[[ SUPPLIED DATA, beginning ]]

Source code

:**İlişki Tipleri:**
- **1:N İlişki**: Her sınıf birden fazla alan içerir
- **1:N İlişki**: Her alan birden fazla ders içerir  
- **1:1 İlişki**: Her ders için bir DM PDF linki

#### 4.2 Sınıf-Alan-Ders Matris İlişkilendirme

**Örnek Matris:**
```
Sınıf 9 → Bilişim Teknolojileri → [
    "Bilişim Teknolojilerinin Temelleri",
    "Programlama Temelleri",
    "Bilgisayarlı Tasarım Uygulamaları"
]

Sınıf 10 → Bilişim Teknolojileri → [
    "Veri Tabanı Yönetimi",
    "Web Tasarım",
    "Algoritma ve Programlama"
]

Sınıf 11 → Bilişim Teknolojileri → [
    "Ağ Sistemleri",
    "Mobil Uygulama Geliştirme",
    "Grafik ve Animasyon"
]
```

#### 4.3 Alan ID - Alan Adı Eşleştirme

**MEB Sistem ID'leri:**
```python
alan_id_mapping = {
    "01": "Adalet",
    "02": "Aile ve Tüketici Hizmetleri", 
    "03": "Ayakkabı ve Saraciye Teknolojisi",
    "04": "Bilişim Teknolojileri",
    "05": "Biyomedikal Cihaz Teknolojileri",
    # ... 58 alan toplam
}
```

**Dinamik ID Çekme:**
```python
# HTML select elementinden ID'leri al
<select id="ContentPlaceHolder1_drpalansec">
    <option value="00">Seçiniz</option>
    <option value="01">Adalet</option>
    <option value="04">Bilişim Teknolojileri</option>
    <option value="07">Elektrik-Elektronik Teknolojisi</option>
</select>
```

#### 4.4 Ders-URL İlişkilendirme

[[ SUPPLIED DATA, end ]]
[[ SUPPLIED DATA, beginning ]]

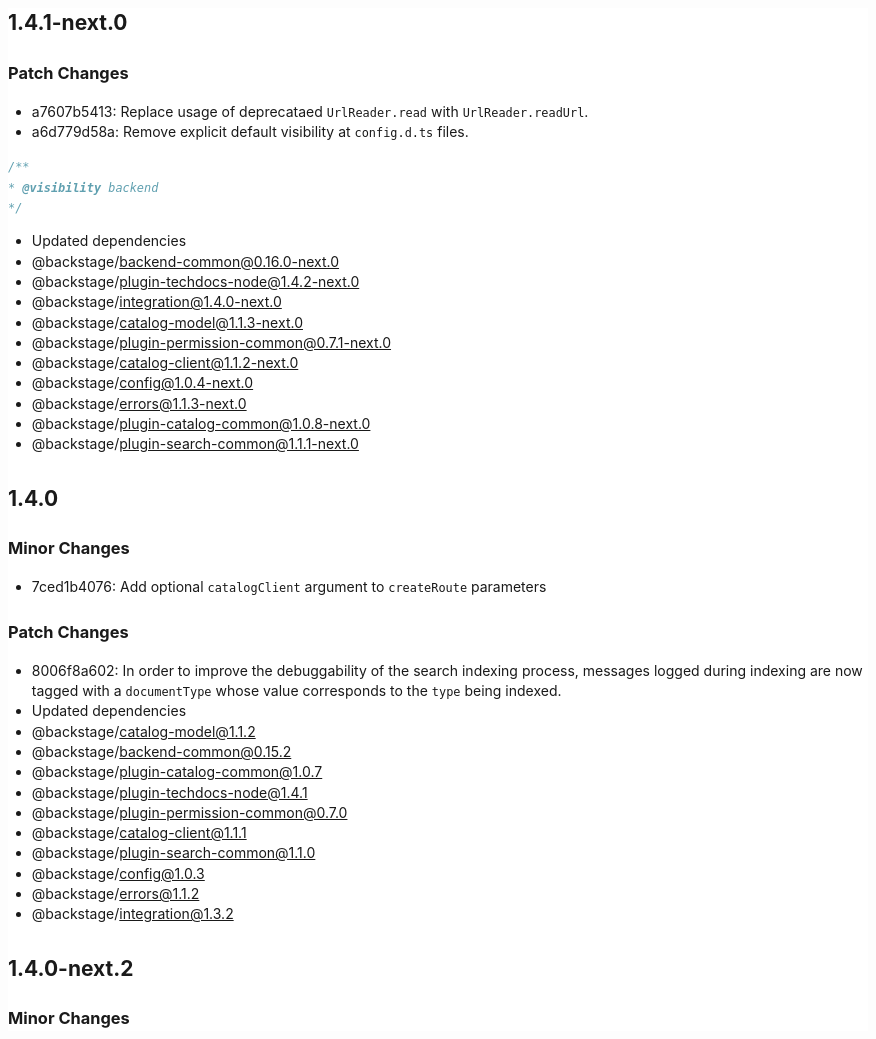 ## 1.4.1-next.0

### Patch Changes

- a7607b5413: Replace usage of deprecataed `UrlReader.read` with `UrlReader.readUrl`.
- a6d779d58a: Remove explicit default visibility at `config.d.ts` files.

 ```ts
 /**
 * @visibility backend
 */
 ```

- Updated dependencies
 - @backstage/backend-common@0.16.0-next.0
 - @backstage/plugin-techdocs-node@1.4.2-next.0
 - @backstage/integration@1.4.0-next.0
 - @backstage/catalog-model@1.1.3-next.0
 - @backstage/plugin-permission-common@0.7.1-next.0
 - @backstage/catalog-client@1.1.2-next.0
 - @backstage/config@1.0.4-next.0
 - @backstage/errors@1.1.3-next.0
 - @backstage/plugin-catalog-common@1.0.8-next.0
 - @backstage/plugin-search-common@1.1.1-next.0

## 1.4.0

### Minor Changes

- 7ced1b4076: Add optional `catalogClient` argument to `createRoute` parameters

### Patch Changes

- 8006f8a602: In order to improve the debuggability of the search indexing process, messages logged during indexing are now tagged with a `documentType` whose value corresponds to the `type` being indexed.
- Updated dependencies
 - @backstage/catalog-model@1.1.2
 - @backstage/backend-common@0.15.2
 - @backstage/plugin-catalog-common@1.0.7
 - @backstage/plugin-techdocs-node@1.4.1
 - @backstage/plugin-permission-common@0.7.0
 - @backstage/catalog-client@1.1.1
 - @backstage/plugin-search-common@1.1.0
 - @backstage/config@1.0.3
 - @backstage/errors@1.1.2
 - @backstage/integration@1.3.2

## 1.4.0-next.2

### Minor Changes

[[ SUPPLIED DATA, end ]]

* _WORK REQUIRED_
Show each line of the material that includes the string "errors" by copying it.

* _RESULT FOR THIS EXERCISE_
 - @backstage/errors@1.1.3-next.0
 - @backstage/errors@1.1.2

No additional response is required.